Their research has found that Illinois and other states in the eastern part of the country are actually getting cooler, not warmer, as predicted by earlier models.

Winstanley said he feels there has been too much emphasis placed on so-called "greenhouse gases" such as carbon dioxide, which are claimed to lead to global warming.

"In the past few years scientists have recognized that other human influences can also affect climate. They're beginning to incorporate these other factors into the climate models that are used to make climate projections," he said.

One of those human variables is the production of sulfate particles from burning fossil fuels such as coal, Winstanley said.
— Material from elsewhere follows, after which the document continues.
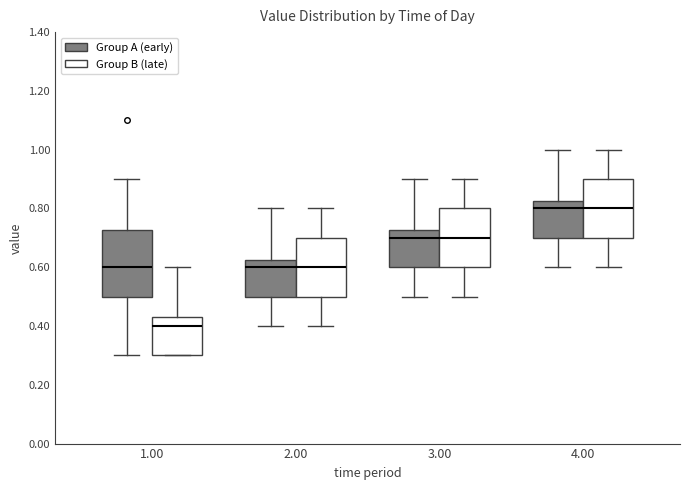

Which box is the tallest, from its lower edge to its upper edge?

1.00 (Group A (early))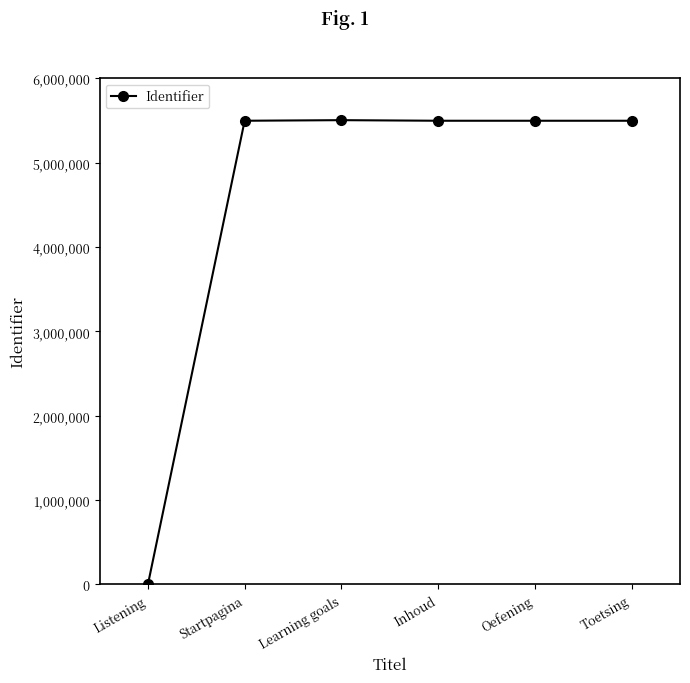

Does the chart have visible grid lines?

No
"They result from the emission of sulfur dioxide. They're the same gas and the same particles that cause acid rain. These little particles in the atmosphere reflect the sunlight and change the clouds with the overall effect of cooling the climate," he said.

Winstanley said he has been working on global climate problems for years, while Changnon has spent more time looking at the effect of climate changes in Illinois.

When he started looking at climate records in Illinois, Winstanley said he realized the state was actually cooling.

He said temperatures in the states south of Illinois — including Mississippi, Texas, Alabama, and Georgia — are also cooler than earlier in the century.

That corresponds with observations of longtime residents, from ranchers in Texas who in recent years found dirt tanks freezing over for the first time in memory, to citrus growers in Florida whose orchards have been freezing progressively further south.

One reason for the cooling, Winstanley said, is natural variability in climate. Another reason could be related to effects from substances such as sulfur dioxide.

"We need to make sure both science and policy address all the causes of climate change and not just emphasize greenhouse gases," he cautioned.

So far, Winstanley’s common-sense warnings aren’t getting many ears.